Image: A worker walks at Nahr Bin Umar oil field, north of Basra, Iraq December 21, 2015. REUTERS/Essam Al-Sudani
BASRA, Iraq (Reuters) – Iraq’s exports from its southern region have been running at an average daily rate of 3.297 million barrels per day (bpd) so far this month, higher than December’s average and unaffected by tribal clashes, an oil company executive said on Saturday.
All the fields are running normally, state-run South Oil Co.’s deputy director general Salah Mahdi told Reuters in an interview in Basra. “The security situation is very good, I don’t see any impact on our oil operations,” he said.
Iraq sent an armored army division and a police strike force into the southern oil city of Basra to disarm residents as fighting between rival Shi’ite Muslim tribes intensified, local officials and security sources said on Friday.

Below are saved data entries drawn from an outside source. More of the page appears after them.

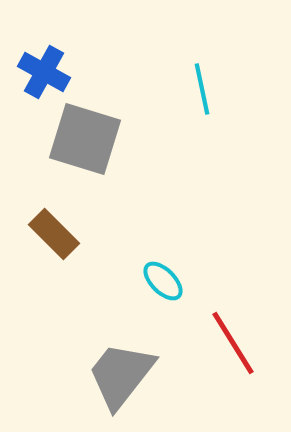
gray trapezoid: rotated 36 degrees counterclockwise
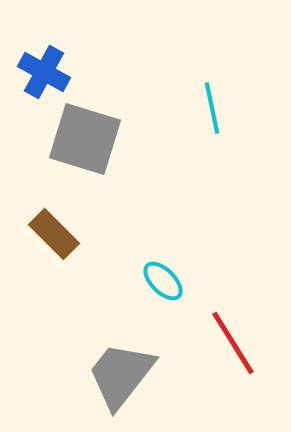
cyan line: moved 10 px right, 19 px down
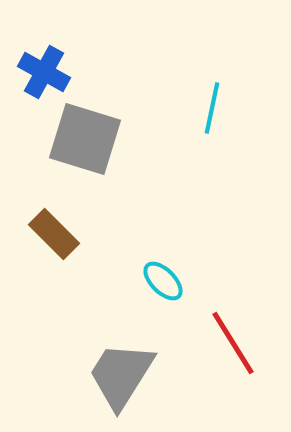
cyan line: rotated 24 degrees clockwise
gray trapezoid: rotated 6 degrees counterclockwise
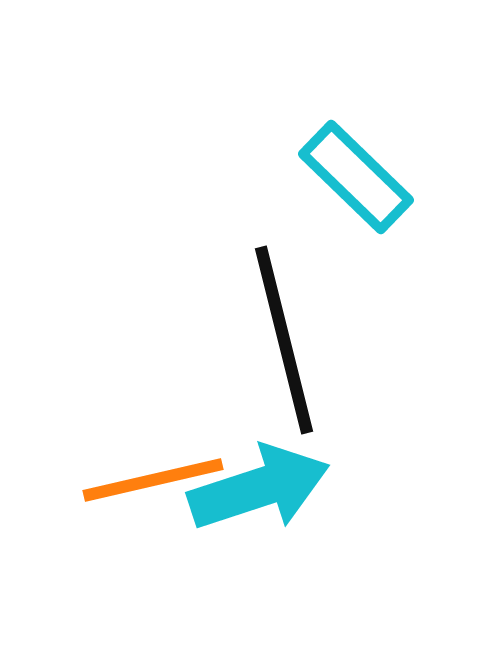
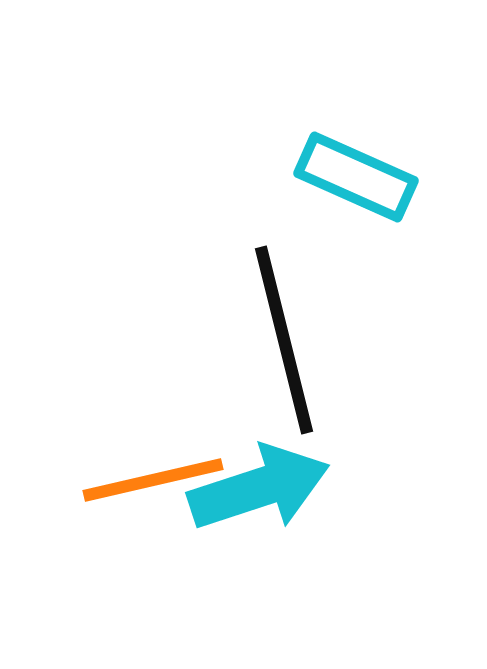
cyan rectangle: rotated 20 degrees counterclockwise
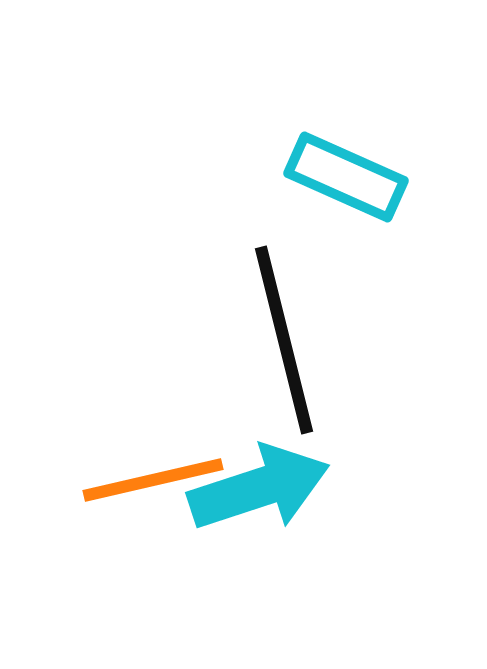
cyan rectangle: moved 10 px left
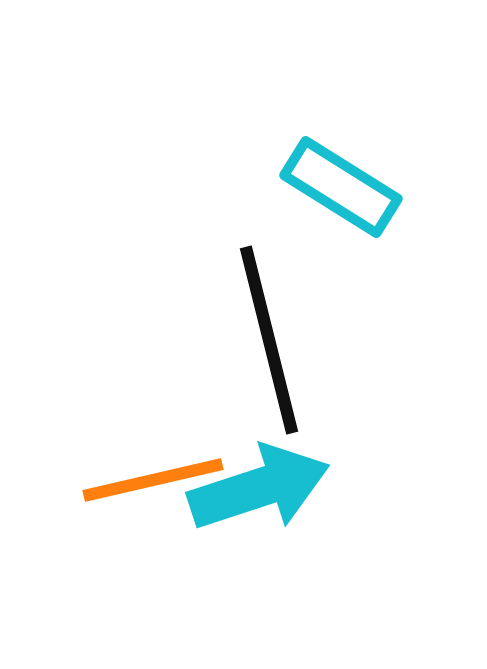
cyan rectangle: moved 5 px left, 10 px down; rotated 8 degrees clockwise
black line: moved 15 px left
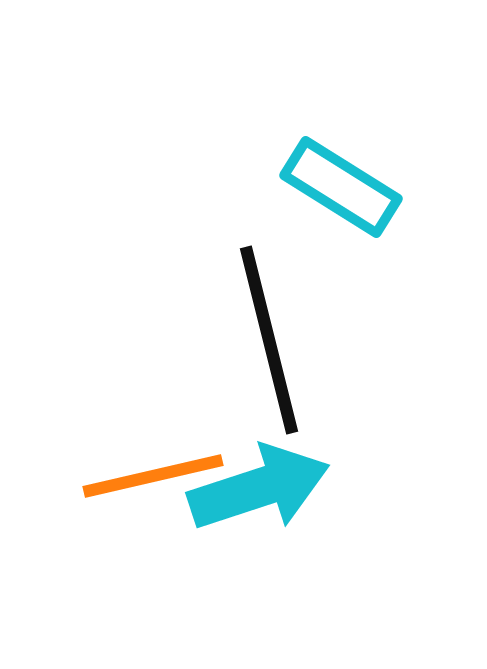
orange line: moved 4 px up
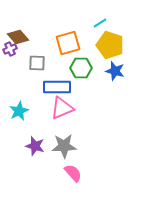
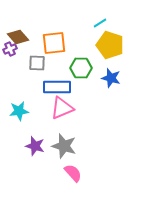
orange square: moved 14 px left; rotated 10 degrees clockwise
blue star: moved 4 px left, 7 px down
cyan star: rotated 18 degrees clockwise
gray star: rotated 20 degrees clockwise
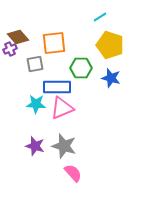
cyan line: moved 6 px up
gray square: moved 2 px left, 1 px down; rotated 12 degrees counterclockwise
cyan star: moved 17 px right, 7 px up; rotated 12 degrees clockwise
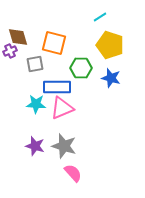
brown diamond: rotated 25 degrees clockwise
orange square: rotated 20 degrees clockwise
purple cross: moved 2 px down
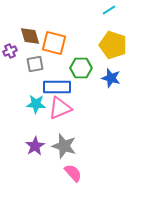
cyan line: moved 9 px right, 7 px up
brown diamond: moved 12 px right, 1 px up
yellow pentagon: moved 3 px right
pink triangle: moved 2 px left
purple star: rotated 24 degrees clockwise
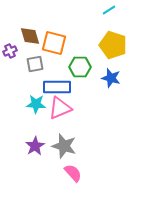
green hexagon: moved 1 px left, 1 px up
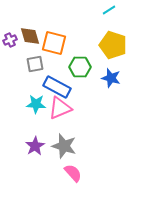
purple cross: moved 11 px up
blue rectangle: rotated 28 degrees clockwise
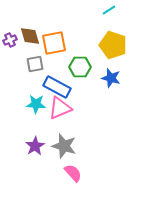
orange square: rotated 25 degrees counterclockwise
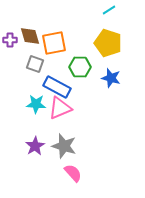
purple cross: rotated 24 degrees clockwise
yellow pentagon: moved 5 px left, 2 px up
gray square: rotated 30 degrees clockwise
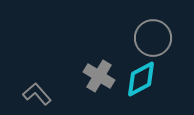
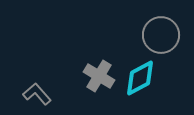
gray circle: moved 8 px right, 3 px up
cyan diamond: moved 1 px left, 1 px up
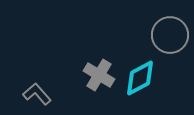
gray circle: moved 9 px right
gray cross: moved 1 px up
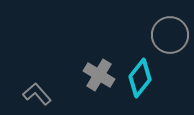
cyan diamond: rotated 24 degrees counterclockwise
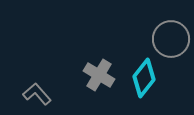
gray circle: moved 1 px right, 4 px down
cyan diamond: moved 4 px right
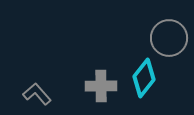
gray circle: moved 2 px left, 1 px up
gray cross: moved 2 px right, 11 px down; rotated 32 degrees counterclockwise
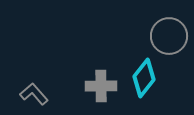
gray circle: moved 2 px up
gray L-shape: moved 3 px left
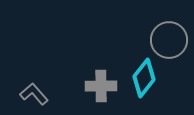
gray circle: moved 4 px down
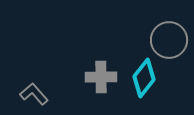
gray cross: moved 9 px up
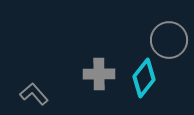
gray cross: moved 2 px left, 3 px up
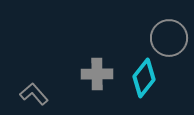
gray circle: moved 2 px up
gray cross: moved 2 px left
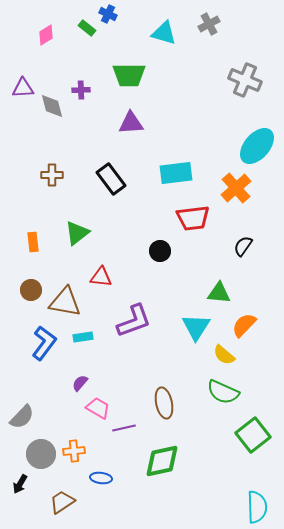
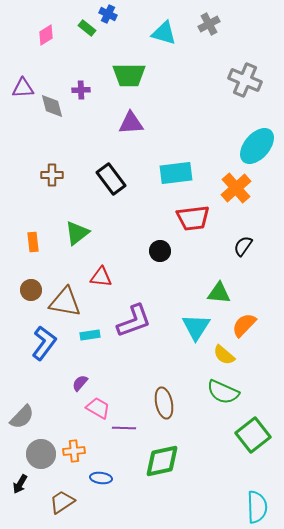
cyan rectangle at (83, 337): moved 7 px right, 2 px up
purple line at (124, 428): rotated 15 degrees clockwise
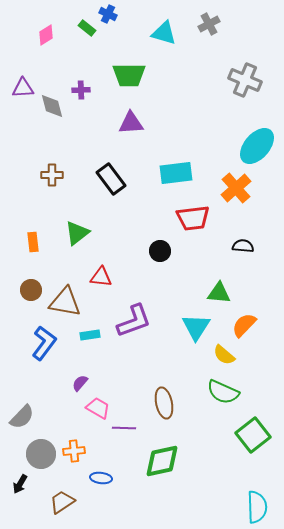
black semicircle at (243, 246): rotated 60 degrees clockwise
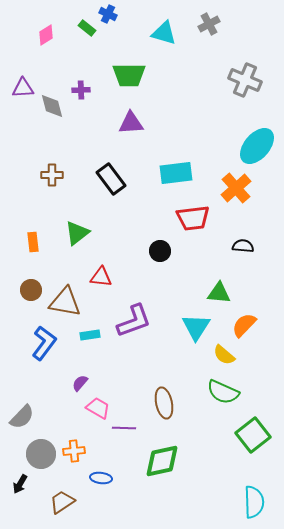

Iraq exported 3.215 million bpd on average in December, according to the oil ministry. The country produces most of its oil from the southern region.
The crude shipments from the south account for all of Iraq’s central government’s oil sales as the Kurdish regional government in the north in mid-2015 pursued independent sales in an escalating row over oil export rights and budget payments.
The southern regions are far from areas of conflict with Islamic State militants in the north and west, but recent tribal fighting raised fears of disruptions to energy operations.
“Recent security operations in Basra are sending reassuring messages to international foreign oil companies,” Mahdi said.South Oil Co., which has overseen all exploration and production operations south of Baghdad, is about to change its name to Basra Oil Co. as part of an ongoing government plan to break it up into several provincial oil companies.